WOM Report – Batushka, Gaerea @ RCA Club, Lisboa – 24.09.18
Finalmente Batushka! Desde daquela madrugada de 2017, no Vagos Metal Fest, que muitos fizeram o voto de os ver novamente – os que estiveram presentes no festival mas também os que não estiveram – depois de largos meses de antecipação, um RCA completamente cheio numa noite sufocante recebeu a banda polaca de forma entusiasta, mas também solene. Isto depois de terem sido muito bem aquecidos.
Aquecidos da melhor forma, acrescento, por uma das grandes bandas nacionais a surgir nos últimos anos: Gaerea. Apesar de terem apenas dois anos, nesses dois anos lançaram um EP e um álbum de valor inestimável, ao nível de qualquer outra proposta de topo. O ambiente era soturno, tal como seria apropriado para a autêntica aula de escuridão claustrofóbica que seria dada. A banda não comunicaria com o público. Para quê? A música já dizia tudo, deixando todos os presentes rendidos graças à vida (sim, também há vida na morte) que temas como “Absent” e “Extention To Nothingness” ganham em cima do palco.
Com uma componente teatral impressionante (onde obviamente teremos que destacar o suporte de micro enxertado numa árvore), que se fundiu na perfeição com os elementos cénicos dos Batushka já presentes no palco, este não foi um concerto normal de black metal. Nem tão pouco de metal. Foi uma experiência sónica que serve para olhar para o abismo que cada um de nós possui dentro de si e que anda praticamente uma vida inteira a fugir do mesmo. Os Gaerea mostraram que não há fuga, não há esperança, apenas o abismo. Ainda que esse abismo possa ser belo como efectivamente é. Não poderia haver proposta mais adequada para os senhores que seguiriam.
Já era sabido que os Batushka não são uma banda normal. Aliás, só a premissa de termos uma banda que assenta o seu conceito cénico e até lírico nos ritos religiosos, mais concretamente da liturgia católica ortodoxa é algo único. Deveria ser, por isso mesmo, algo fácil de descrever. Nada mais errado.

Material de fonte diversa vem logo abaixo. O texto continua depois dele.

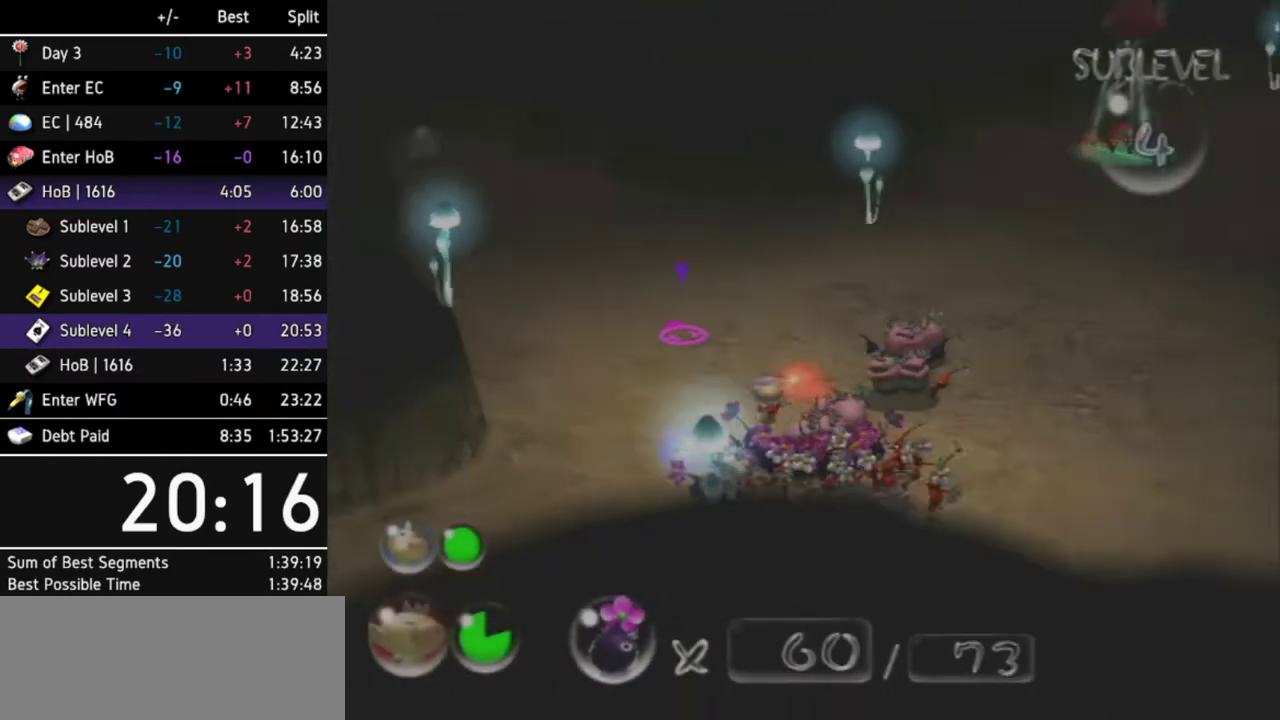
{"buttons": ["L1"], "left_stick": "right", "right_stick": "center", "events": [[33, "left_stick", "up-right"], [267, "left_stick", "right"], [333, "L1", "down"]]}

Todos os gimmicks (muito famosos hoje em dia para fazer a diferença numa era em que se pensa e muitas vezes se sente que já se viu e ouviu tudo) têm um único intuito: aprofundar a atmosfera de forma a criar um mundo aparte, algo que é atingido com um sucesso avassalador. De uma forma que ainda estamos para ver superar. Esta era a nossa opinião após o já mencionado concerto no Vagos Metal Fest na sua edição de 2017 que ficou ainda mais reforçada após o concerto no RCA Club.
Começou como o álbum “Litourgiya” (o único da sua carreira até ao momento presente) começa, com os sinos a soar e com os elementos da banda a entrarem em palco, ao som das palmas que se faziam ouvir a acompanhar. Foi uma constante ao longo deste concerto que, tal como aconteceu com os Gaerea, não houve qualquer comunicação com o público a não ser por gestos e vénias que foram feitas, recebidas e/ou antecedidas por salva de palmas. A preparar o ambiente, o primeiro guitarrista acende as velas e coloca-se na sua posição, com os restantes membros a subir ao palco inclusive o baterista que estava do lado direito, atrás de um biombo, praticamente arredado da vista mas não da audição – o que se compreende já o que se pretendia era um ambiente solene com movimentos muito lentos, algo que os blastbeats poderiam distrair.
Todo o ritualismo, toda a componente de imagem só serviram para tornar mais reais as melodias ora melancólicas ora solenes que nos transportavam para um lugar inesperado. Um lugar de comunhão que se materializou oficialmente quando Варфоломей entrou em palco, sacerdote, padre (Batushka em cirílico), com o turíbulo a espalhar o incenso para afastar os maus espíritos e iniciar a vigília noturna. E durante cerca de uma hora foi um desfilar de melodias ora sem distorção, ora em tremolo picking apoiadas na bateria possante e num baixo omnipresente que para além da função que têm vulgarmente num contexto de uma banda de metal, aqui servem como paredes e telhado para esta igreja que nos elevou aos céus – ou às profundezas dos infernos. A dualidade foi uma constante ao longo da sua actuação. Nevoeiro denso que se espalhou por toda a sala como se fosse uma entidade viva que acompanhava a banda, esta foi uma noite memorável que chegou ao final, para muitos, quase de repente. Mesmo com a banda tendo saído do palco, ainda havia quem esperava esperançoso por um encore, mesmo quando a música do RCA, de um contexto completamente diferente, já se fazia ouvir. Acabou e não deixamos de admitir um certo vazio que ficou preenchido apenas pela esperança de que, tal como houve uma segunda vinda, exista uma terceira. A romaria para a liturgia estará certamente presente. Deus lo vult.